Pour the custard into a clean, heavy-based saucepan and stir over a very low heat with a wooden spoon for 10 minutes or so until it is thick enough to lightly coat the back of the spoon. Ladle the custard on to the caramel base in the prepared moulds, filling them almost to the rim.
Pour enough hot water into the roasting tin to come halfway up the side of the moulds. Cooking in this way, with a bain-marie, is a way of protecting a delicate dish (or individual dishes) from the direct, intense heat of the oven; it is also used to keep sauces warm once they are cooked. A bain-marie (literally a water-bath) surrounds the dishes with gentle steam.
Bake on the middle shelf of the oven for one hour. To test whether it is done, insert a small, sharp knife into the centre of one of the puddings; if it comes out clean, the custard is set. Leave the dishes in the bain-marie to cool slowly to room temperature, then take them out and chill in the fridge overnight.
To serve, run a knife around the inside of each mould and invert on to a plate – the set custards should slip out easily. Spoon a teaspoonful or so of sherry over the top of each one and serve.
The sharp, tangy flavour of this tart filling is the perfect contrast to the rich, buttery pastry. A lovely way to finish a celebratory meal – and you can make it in advance.
For the pastry
250g/8oz plain white flour, plus extra to dust
140g/5oz chilled, unsalted butter, cut into cubes
1 tbsp caster sugar
1/2 tsp vanilla extract
1 organic free-range medium egg yolk
A little iced water
For the filling
Finely grated zest and juice of 5 oranges
Juice of 2 lemons
300g/10oz caster sugar
5 medium eggs
9 medium egg yolks
300g/10oz unsalted butter, cut into cubes
To make the pastry, tip the flour into a food processor and add the chilled butter, sugar and vanilla extract. Pulse until you have the consistency of coarse breadcrumbs. Add the egg yolk and one tablespoon of iced water and pulse again; the pastry should begin to come together. Add a little more iced water as necessary, pulsing until the pastry forms a ball. (Be careful not to add too much water, as wet dough is difficult to work with.) Wrap in baking parchment or clingfilm and rest in the fridge for 30 minutes.
For the filling, put all the ingredients, except the butter, into a large heavy-based pan. Whisk over the lowest possible heat until the sugar has dissolved; don't let the mixture overheat, or it will curdle. Add half the butter and whisk until the mixture begins to thicken – it should coat the back of the spoon. Add the remaining butter and continue stirring until the mixture has become very thick; this will take about 10 minutes. Remove from the heat and pour into a cold bowl. The mixture will continue to thicken as it cools.
Now roll out the pastry on a floured surface to a large round, about 3mm thick. Carefully lift the dough on to the rolling pin and drape it over a 25cm fluted flan tin, about 3cm deep.
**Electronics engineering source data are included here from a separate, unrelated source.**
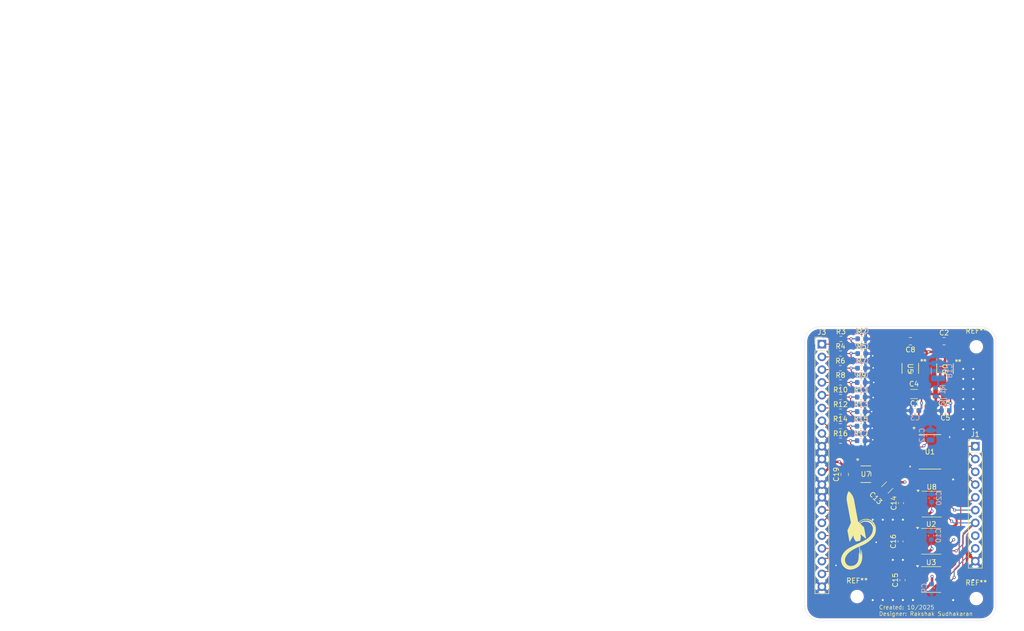
<source format=kicad_pcb>
(kicad_pcb
	(version 20241229)
	(generator "pcbnew")
	(generator_version "9.0")
	(general
		(thickness 1.6)
		(legacy_teardrops no)
	)
	(paper "A4")
	(layers
		(0 "F.Cu" signal)
		(4 "In1.Cu" signal)
		(6 "In2.Cu" signal)
		(2 "B.Cu" signal)
		(9 "F.Adhes" user "F.Adhesive")
		(11 "B.Adhes" user "B.Adhesive")
		(13 "F.Paste" user)
		(15 "B.Paste" user)
		(5 "F.SilkS" user "F.Silkscreen")
		(7 "B.SilkS" user "B.Silkscreen")
		(1 "F.Mask" user)
		(3 "B.Mask" user)
		(17 "Dwgs.User" user "User.Drawings")
		(19 "Cmts.User" user "User.Comments")
		(21 "Eco1.User" user "User.Eco1")
		(23 "Eco2.User" user "User.Eco2")
		(25 "Edge.Cuts" user)
		(27 "Margin" user)
		(31 "F.CrtYd" user "F.Courtyard")
		(29 "B.CrtYd" user "B.Courtyard")
		(35 "F.Fab" user)
		(33 "B.Fab" user)
		(39 "User.1" user)
		(41 "User.2" user)
		(43 "User.3" user)
		(45 "User.4" user)
	)
	(setup
		(stackup
			(layer "F.SilkS"
				(type "Top Silk Screen")
			)
			(layer "F.Paste"
				(type "Top Solder Paste")
			)
			(layer "F.Mask"
				(type "Top Solder Mask")
				(thickness 0.01)
			)
			(layer "F.Cu"
				(type "copper")
				(thickness 0.035)
			)
			(layer "dielectric 1"
				(type "prepreg")
				(thickness 0.1)
				(material "FR4")
				(epsilon_r 4.5)
				(loss_tangent 0.02)
			)
			(layer "In1.Cu"
				(type "copper")
				(thickness 0.035)
			)
			(layer "dielectric 2"
				(type "core")
				(thickness 1.24)
				(material "FR4")
				(epsilon_r 4.5)
				(loss_tangent 0.02)
			)
			(layer "In2.Cu"
				(type "copper")
				(thickness 0.035)
			)
			(layer "dielectric 3"
				(type "prepreg")
				(thickness 0.1)
				(material "FR4")
				(epsilon_r 4.5)
				(loss_tangent 0.02)
			)
			(layer "B.Cu"
				(type "copper")
				(thickness 0.035)
			)
			(layer "B.Mask"
				(type "Bottom Solder Mask")
				(thickness 0.01)
			)
			(layer "B.Paste"
				(type "Bottom Solder Paste")
			)
			(layer "B.SilkS"
				(type "Bottom Silk Screen")
			)
			(copper_finish "None")
			(dielectric_constraints no)
		)
		(pad_to_mask_clearance 0)
		(allow_soldermask_bridges_in_footprints no)
		(tenting front back)
		(pcbplotparams
			(layerselection 0x00000000_00000000_55555555_5755f5ff)
			(plot_on_all_layers_selection 0x00000000_00000000_00000000_00000000)
			(disableapertmacros no)
			(usegerberextensions no)
			(usegerberattributes yes)
			(usegerberadvancedattributes yes)
			(creategerberjobfile yes)
			(dashed_line_dash_ratio 12.000000)
			(dashed_line_gap_ratio 3.000000)
			(svgprecision 4)
			(plotframeref no)
			(mode 1)
			(useauxorigin no)
			(hpglpennumber 1)
			(hpglpenspeed 20)
			(hpglpendiameter 15.000000)
			(pdf_front_fp_property_popups yes)
			(pdf_back_fp_property_popups yes)
			(pdf_metadata yes)
			(pdf_single_document no)
			(dxfpolygonmode yes)
			(dxfimperialunits yes)
			(dxfusepcbnewfont yes)
			(psnegative no)
			(psa4output no)
			(plot_black_and_white yes)
			(sketchpadsonfab no)
			(plotpadnumbers no)
			(hidednponfab no)
			(sketchdnponfab yes)
			(crossoutdnponfab yes)
			(subtractmaskfromsilk no)
			(outputformat 1)
			(mirror no)
			(drillshape 1)
			(scaleselection 1)
			(outputdirectory "")
		)
	)
	(net 0 "")
	(net 1 "GND")
	(net 2 "/ADC_Power_Supply/AVDDOUT")
	(net 3 "+5V")
	(net 4 "/ADC_Power_Supply/DVDDOUT")
	(net 5 "Net-(U2-V_{CC})")
	(net 6 "Net-(U1-REFIN+{slash}OUT)")
	(net 7 "/T- (Chamber Shell_1)")
	(net 8 "/T+ (Chamber Shell_1)")
	(net 9 "/T+ (N2O)")
	(net 10 "/T- (N2O)")
	(net 11 "/T- (Chamber Shell_2)")
	(net 12 "/T+ (Chamber Shell_2)")
	(net 13 "Net-(C18-Pad1)")
	(net 14 "/GPIO5 (CS_ADC)")
	(net 15 "/GPIO8 (MISO_TCIC)")
	(net 16 "/GPIO4 (MISO_ADC)")
	(net 17 "/GPIO6 (SCK_ADC)")
	(net 18 "/GPIO7 (MOSI_ADC)")
	(net 19 "/GPIO9 (CS Chamber Shell_1)")
	(net 20 "/GPIO12 (CS_N20)")
	(net 21 "/GPIO13 (CS Chamber Shell_2)")
	(net 22 "/GPIO10 (SCK_TCIC)")
	(net 23 "/ADC_AI4")
	(net 24 "/ADC_AI2")
	(net 25 "/ADC_AI7")
	(net 26 "/ADC_AI5")
	(net 27 "/ADC_AI6")
	(net 28 "/ADC_AI3")
	(net 29 "/ADC_AI0")
	(net 30 "/ADC_AI1")
	(net 31 "unconnected-(U1-MCLK-Pad18)")
	(net 32 "unconnected-(U1-*IRQ{slash}MDAT-Pad17)")
	(net 33 "unconnected-(U2-NC-Pad8)")
	(net 34 "unconnected-(U3-NC-Pad8)")
	(net 35 "unconnected-(U5-EN-Pad3)")
	(net 36 "unconnected-(U5-NC-Pad4)")
	(net 37 "unconnected-(U6-NC-Pad4)")
	(net 38 "unconnected-(U6-EN-Pad3)")
	(net 39 "unconnected-(U7-NC-Pad4)")
	(net 40 "unconnected-(U7-EN-Pad3)")
	(net 41 "unconnected-(U8-NC-Pad8)")
	(net 42 "/ADC_AI_Filt_0")
	(net 43 "/ADC_AI_Filt_1")
	(net 44 "/ADC_AI_Filt_2")
	(net 45 "/ADC_AI_Filt_3")
	(net 46 "/ADC_AI_Filt_4")
	(net 47 "/ADC_AI_Filt_5")
	(net 48 "/ADC_AI_Filt_6")
	(net 49 "/ADC_AI_Filt_7")
	(footprint "Capacitor_SMD:C_0603_1608Metric" (layer "F.Cu") (at 179.425 115.13 90))
	(footprint "Resistor_SMD:R_0603_1608Metric" (layer "F.Cu") (at 171.275 72.945))
	(footprint "Resistor_SMD:R_0603_1608Metric" (layer "F.Cu") (at 167.1 70.045))
	(footprint "Capacitor_SMD:C_0603_1608Metric" (layer "F.Cu") (at 187.95 81.4 180))
	(footprint "Capacitor_SMD:C_0805_2012Metric" (layer "F.Cu") (at 181 67.6 180))
	(footprint "Resistor_SMD:R_0603_1608Metric" (layer "F.Cu") (at 171.3 67.125))
	(footprint "Capacitor_SMD:C_0805_2012Metric" (layer "F.Cu") (at 187.7 67.6))
	(footprint "TPS70933DBVR:DBV5_TEX" (layer "F.Cu") (at 180.975 73 -90))
	(footprint "Capacitor_SMD:C_1206_3216Metric" (layer "F.Cu") (at 187.5 78.1 180))
	(footprint "Resistor_SMD:R_0603_1608Metric" (layer "F.Cu") (at 167.175 67.125))
	(footprint "Resistor_SMD:R_0603_1608Metric" (layer "F.Cu") (at 171.225 75.8))
	(footprint "Capacitor_SMD:C_0603_1608Metric" (layer "F.Cu") (at 179.025 107.43 90))
	(footprint "Resistor_SMD:R_0603_1608Metric" (layer "F.Cu") (at 171.2 78.7))
	(footprint "MountingHole:MountingHole_2.2mm_M2" (layer "F.Cu") (at 194.1 118.8))
	(footprint "MountingHole:MountingHole_2.2mm_M2" (layer "F.Cu") (at 170.4 118.4))
	(footprint "MountingHole:MountingHole_2.2mm_M2" (layer "F.Cu") (at 194.1 68.7))
	(footprint "Package_SO:SOIC-8_3.9x4.9mm_P1.27mm" (layer "F.Cu") (at 185.125 107.405))
	(footprint "Capacitor_SMD:C_0603_1608Metric" (layer "F.Cu") (at 181.9 81.4))
	(footprint "Capacitor_SMD:C_1206_3216Metric" (layer "F.Cu") (at 176.4 96.7 -135))
	(footprint "Resistor_SMD:R_0603_1608Metric" (layer "F.Cu") (at 167.1 75.8))
	(footprint "Resistor_SMD:R_0603_1608Metric" (layer "F.Cu") (at 167.1 81.6))
	(footprint "Resistor_SMD:R_0603_1608Metric" (layer "F.Cu") (at 167.075 84.5))
	(footprint "Capacitor_SMD:C_1206_3216Metric" (layer "F.Cu") (at 181.725 78.1 180))
	(footprint "Package_SO:SOIC-8_3.9x4.9mm_P1.27mm" (layer "F.Cu") (at 185.125 115.005))
	(footprint "Resistor_SMD:R_0603_1608Metric" (layer "F.Cu") (at 167.075 72.945))
	(footprint "Connector_PinHeader_2.54mm:PinHeader_1x10_P2.54mm_Vertical" (layer "F.Cu") (at 193.9 88.5))
	(footprint "Resistor_SMD:R_0603_1608Metric" (layer "F.Cu") (at 171.175 84.5))
	(footprint "Resistor_SMD:R_0603_1608Metric" (layer "F.Cu") (at 167.1 78.7))
	(footprint "Resistor_SMD:R_0603_1608Metric" (layer "F.Cu") (at 171.2 87.4))
	(footprint "MCP3564:TSSOP20_ST_MCH" (layer "F.Cu") (at 184.875 89.6))
	(footprint "Capacitor_SMD:C_0603_1608Metric" (layer "F.Cu") (at 179.125 99.805 90))
	(footprint "Connector_PinHeader_2.54mm:PinHeader_1x20_P2.54mm_Vertical" (layer "F.Cu") (at 163.4 68.175))
	(footprint "Package_SO:SOIC-8_3.9x4.9mm_P1.27mm" (layer "F.Cu") (at 185.225 100.005))
	(footprint "Capacitor_SMD:C_0805_2012Metric" (layer "F.Cu") (at 167.93475 94.099999 90))
	(footprint "Resistor_SMD:R_0603_1608Metric"
		(layer "F.Cu")
		(uuid "c8afd0e5-ec6e-46fc-945f-56ca779bbe0e")
		(at 171.2 81.6)
		(descr "Resistor SMD 0603 (1608 Metric), square (rectangular) end terminal, IPC-7351 nominal, (Body size source: IPC-SM-782 page 72, https://www.pcb-3d.com/wordpress/wp-content/uploads/ipc-sm-782a_amendment_1_and_2.pdf), generated with kicad-footprint-generator")
		(tags "resistor")
		(property "Reference" "R13"
			(at 0 -1.43 0)
			(layer "F.SilkS")
			(uuid "e8c72665-4eda-4f82-befa-7d1704d6d85c")
			(effects
				(font
					(size 1 1)
					(thickness 0.15)
				)
			)
		)
		(property "Value" "10K"
			(at 0 1.43 0)
			(layer "F.Fab")
			(uuid "e5841649-7690-4a85-b113-daedb7cf0cb7")
			(effects
				(font
					(size 1 1)
					(thickness 0.15)
				)
			)
		)
		(property "Datasheet" "https://www.vishay.com/docs/28758/tnpw_e3.pdf"
			(at 0 0 0)
			(layer "F.Fab")
			(hide yes)
			(uuid "ebec4ec2-3b62-4d24-8a18-978410f6ed50")
			(effects
				(font
					(size 1.27 1.27)
					(thickness 0.15)
				)
			)
		)
		(property "Description" ""
			(at 0 0 0)
			(layer "F.Fab")
			(hide yes)
			(uuid "42930e9c-6781-4293-b987-1f2dd4051a39")
			(effects
				(font
					(size 1.27 1.27)
					(thickness 0.15)
				)
			)
		)
		(property "DigiKey" "https://www.digikey.com/en/products/detail/vishay-dale/TNPW060310K0BEEA/1606881"
			(at 0 0 0)
			(unlocked yes)
			(layer "F.Fab")
			(hide yes)
			(uuid "4c890725-5185-449e-84c3-6ff7561f426d")
			(effects
				(font
					(size 1 1)
					(thickness 0.15)
				)
			)
		)
		(property ki_fp_filters "R_*")
		(path "/93204b1c-8995-4928-9ed9-f513badf9c07/4e1ab04e-2764-46ee-b2ff-16fe19ceb7cf")
		(sheetname "/Divider+LowPass5/")
		(sheetfile "Divider+LowPass.kicad_sch")
		(attr smd)
		(fp_line
			(start -0.237258 -0.5225)
			(end 0.237258 -0.5225)
			(stroke
				(width 0.12)
				(type solid)
			)
			(layer "F.SilkS")
			(uuid "f7d8c9e7-fa67-42f2-b1c6-82afd60462f7")
		)
		(fp_line
			(start -0.237258 0.5225)
			(end 0.237258 0.5225)
			(stroke
				(width 0.12)
				(type solid)
			)
			(layer "F.SilkS")
			(uuid "be8427a8-fcd9-465c-aec1-8741765723fd")
		)
		(fp_line
			(start -1.48 -0.73)
			(end 1.48 -0.73)
			(stroke
				(width 0.05)
				(type solid)
			)
			(layer "F.CrtYd")
			(uuid "da10b4f8-bbae-4db7-a7c8-4f17d904aa89")
		)
		(fp_line
			(start -1.48 0.73)
			(end -1.48 -0.73)
			(stroke
				(width 0.05)
				(type solid)
			)
			(layer "F.CrtYd")
			(uuid "dd1df7b8-db85-4d20-88d3-2385d2f8fce0")
		)
		(fp_line
			(start 1.48 -0.73)
			(end 1.48 0.73)
			(stroke
				(width 0.05)
				(type solid)
			)
			(layer "F.CrtYd")
			(uuid "c70ec2a7-5123-4a8c-9f11-570a1937ce10")
		)
		(fp_line
			(start 1.48 0.73)
			(end -1.48 0.73)
			(stroke
				(width 0.05)
				(type solid)
			)
			(layer "F.CrtYd")
			(uuid "96f68e0d-7ef5-4a9a-aa05-55710dc6c171")
		)
		(fp_line
			(start -0.8 -0.4125)
			(end 0.8 -0.4125)
			(stroke
				(width 0.1)
				(type solid)
			)
			(layer "F.Fab")
			(uuid "3861b850-fe96-4415-96c6-7dcb84604546")
		)
		(fp_line
			(start -0.8 0.4125)
			(end -0.8 -0.4125)
			(stroke
				(width 0.1)
				(type solid)
			)
			(layer "F.Fab")
			(uuid "320de120-133f-4675-a2e3-bd9c18d53bfb")
		)
		(fp_line
			(start 0.8 -0.4125)
			(end 0.8 0.4125)
			(stroke
				(width 0.1)
				(type solid)
			)
			(layer "F.Fab")
			(uuid "36f4928a-3aa7-4ee4-afad-b153c79f4d26")
		)
		(fp_line
			(start 0.8 0.4125)
			(end -0.8 0.4125)
			(stroke
				(width 0.1)
				(type solid)
			)
			(layer "F.Fab")
			(uuid "6ace5cf7-7765-4888-9619-fcb38be9fe10")
		)
		(fp_text user "${REFERENCE}"
			(at 0 0 0)
			(layer "F.Fab")
			(uuid "201e99a7-426a-4855-9fd2-3c9682d513ec")
			(effects
				(font
					(size 0.4 0.4)
					(thickness 0.06)
				)
			)
		)
		(pad "1" smd roundrect
			(at -0.825 0)
			(size 0.8 0.95)
			(layers "F.Cu" "F.Mask" "F.Paste")
			(roundrect_rratio 0.25)
			(net 47 "/ADC_AI_Filt_5")
			(pintype "passive")
			(uuid "48a33ce4-346d-4d64-bf52-313485c2618d")
		)
	
... [655378 chars truncated]
</source>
Press the pastry gently into the fluted sides and prick the base with a fork. Return to the fridge to chill for a further 30 minutes.
Preheat the oven to 180C/350F/Gas 4. Line the pastry case with greaseproof paper and baking beans and bake on the middle shelf of the oven for 20 minutes. Remove the paper and beans and return to the oven for a further 10 minutes until the base is dry. Remove from the oven and spoon the filling into the pastry case. Turn the oven setting up to 220C/425F/ Gas 7 and return the tart to the oven. Cook for eight minutes, or until the top has browned slightly. Place the flan tin on a wire rack and leave the tart to cool. Serve in slices, with crème fraîche.